Purpose in Memory

Credit: Thomas Shahan
Credit: Thomas Shahan
“The worst part of holding the memories is not the pain. It’s the loneliness of it. Memories need to be shared.” – Lois Lowry, The Giver

I’ve been thinking a lot about purpose lately. I believe that everyone has some path in life they’re meant to follow. I can’t even begin to justify my belief and I won’t offer an apologetic for it here. It isn’t a “God has a purpose for you” kind of thing. I’ve always believed this, and I’ve always struggled with the idea that I’m not doing what I’m supposed to be doing.

All of our lives revolve around a theme. Maybe you call it a passion or a calling, but it’s all the same. When you evaluate your life, what overarching theme do you see?

I always thought my theme was helping others. But, how? I’m not exactly a “people person”. When I laid my life out in front of me and really looked, I saw something different.

I remember. That’s the theme of my life. I remember.

It’s why I’ve always loved genealogy. It’s a little like resurrecting the dead and forgotten.

It’s why I love history, hoard old photos, and can’t get enough of listening to people’s stories.

It’s why I write.

About fourteen years ago I was driving down to Kansas by myself. I stopped at some outlet bookstore and bought several books on tape from the clearance table. The Giver was one of them.

In one scene, Jonas becomes angry with some boys who are playing war. Jonas had just been given the memory of what war had been like. The rest of his community has forgotten. They’ve forgotten what it’s like to be hungry or to suffer. In the process of blocking out these memories, they’ve also forgotten how to love.

I’ve gotten some advice over the years from well-meaning people. Forget the past. Live in the present. Focus on the future. Always, always, always march toward the horizon and never look back.

My Facebook feed gets flooded with similar statements in pretty fonts. Forget the bad. Forget what came before. Stop thinking about yesterday and live for today.

Why does it have to be one or the other? Why can’t we continue moving forward while carrying our memories with us?

I’ve tried to forget. I’ve told myself, “Suck it up, buttercup. Move on.” It was a crime against my own nature. It didn’t work. It left a path of destruction in my life, and I regrettably touched others with some of that. I went around whining, “I’m not doing what I’m supposed to be doing” for years, and I was right. I’d cut myself off from what defines me most.

Forgetting my past didn’t work because there’s no giant eraser we can tackle the past with. Just because you aren’t actively looking at something doesn’t mean it isn’t still there, hovering behind you all the time.

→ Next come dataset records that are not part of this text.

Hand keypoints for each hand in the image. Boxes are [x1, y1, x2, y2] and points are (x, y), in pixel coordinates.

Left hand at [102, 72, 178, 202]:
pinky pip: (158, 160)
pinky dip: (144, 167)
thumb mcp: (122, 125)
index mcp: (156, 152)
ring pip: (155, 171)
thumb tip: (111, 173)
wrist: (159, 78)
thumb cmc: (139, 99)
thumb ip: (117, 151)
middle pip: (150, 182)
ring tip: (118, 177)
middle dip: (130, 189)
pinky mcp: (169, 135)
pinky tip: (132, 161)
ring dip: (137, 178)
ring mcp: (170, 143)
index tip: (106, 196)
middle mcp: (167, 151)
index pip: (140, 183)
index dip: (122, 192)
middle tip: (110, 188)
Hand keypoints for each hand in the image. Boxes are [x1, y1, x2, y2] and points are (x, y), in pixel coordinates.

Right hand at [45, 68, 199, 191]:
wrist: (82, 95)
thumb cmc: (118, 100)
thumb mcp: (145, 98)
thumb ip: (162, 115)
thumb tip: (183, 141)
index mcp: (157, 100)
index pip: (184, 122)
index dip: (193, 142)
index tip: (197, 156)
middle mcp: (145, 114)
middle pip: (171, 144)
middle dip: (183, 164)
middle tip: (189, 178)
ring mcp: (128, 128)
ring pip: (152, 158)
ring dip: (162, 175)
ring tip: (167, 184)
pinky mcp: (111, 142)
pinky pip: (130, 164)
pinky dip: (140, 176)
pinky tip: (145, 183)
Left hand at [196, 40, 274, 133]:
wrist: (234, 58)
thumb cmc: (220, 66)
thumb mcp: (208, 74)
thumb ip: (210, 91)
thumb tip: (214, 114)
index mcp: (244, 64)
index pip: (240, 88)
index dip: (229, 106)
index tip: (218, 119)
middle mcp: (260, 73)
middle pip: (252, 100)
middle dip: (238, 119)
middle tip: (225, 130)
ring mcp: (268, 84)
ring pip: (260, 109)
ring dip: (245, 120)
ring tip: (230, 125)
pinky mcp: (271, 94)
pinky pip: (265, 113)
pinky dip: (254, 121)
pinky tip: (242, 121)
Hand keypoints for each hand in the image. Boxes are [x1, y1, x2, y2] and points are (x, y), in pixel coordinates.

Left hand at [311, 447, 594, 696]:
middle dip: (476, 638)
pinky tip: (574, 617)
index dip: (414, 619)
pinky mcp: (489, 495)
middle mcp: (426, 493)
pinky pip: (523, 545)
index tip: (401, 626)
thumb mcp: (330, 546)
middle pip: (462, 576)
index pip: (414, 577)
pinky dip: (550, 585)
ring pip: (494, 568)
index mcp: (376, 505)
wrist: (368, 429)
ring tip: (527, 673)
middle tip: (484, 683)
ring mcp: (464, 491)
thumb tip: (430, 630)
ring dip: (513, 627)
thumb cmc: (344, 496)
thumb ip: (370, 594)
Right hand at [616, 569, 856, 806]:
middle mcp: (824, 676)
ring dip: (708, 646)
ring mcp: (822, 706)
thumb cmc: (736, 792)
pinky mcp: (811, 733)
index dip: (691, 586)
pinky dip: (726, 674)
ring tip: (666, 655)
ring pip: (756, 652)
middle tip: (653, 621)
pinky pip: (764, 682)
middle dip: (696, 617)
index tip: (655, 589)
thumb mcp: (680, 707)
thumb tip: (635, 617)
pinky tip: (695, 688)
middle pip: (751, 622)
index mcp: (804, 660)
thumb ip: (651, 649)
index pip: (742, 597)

I’m not saying it’s healthy to dwell in the past. But, we don’t have to completely ignore it either. There are lessons to be learned as well as people and events that shouldn’t be forgotten.

I’ll be honest. I was afraid of going back there. OK, so it was more a mix of fear and anger and shame that kept me from looking back for so long. Sometimes we see our past as some labyrinth-like cavern with a creaky sign that says “THE PAST” scrawled out in blood. We don’t want to get lost down those twisting passages, with no light to find our way back out. What if we get stuck down there with the boogeyman of our past emotional states?

When I started spelunking through my life, I expected a difficult trek. And some of it was. But, I came to so many places I’d been afraid of that weren’t nearly as bad as I’d made them out to be. I even found a lot of spots that were pretty fun to climb through and (dare I admit) made me laugh. And in some tight places I found something I really didn’t expect to find buried down there. I found some forgiveness—for others as well as for myself.

Like Jonas’ community, I’d cut myself off from some of the pain, but in doing so I’d cut myself off from all of the good stuff as well. There are some pretty awesome people and memories hiding out in my past, even some pretty great memories of people who hurt me later on. For me, losing all the good isn’t worth being able to block out the bad.

That might not be the case with you. Maybe you’re afraid of climbing around in your own past. I can understand why some people wouldn’t want to risk it. But, you have to understand there’s no such thing as my past and your past. All of our caverns intersect at various points along the way. In many ways, we own a shared past.

So, maybe that’s my purpose. Maybe that’s how I’m supposed to help other people. Maybe I’m supposed to remember some things for all of us. Because none of us should be forgotten. Because we can’t let our communities sacrifice beauty and love to block out our painful memories.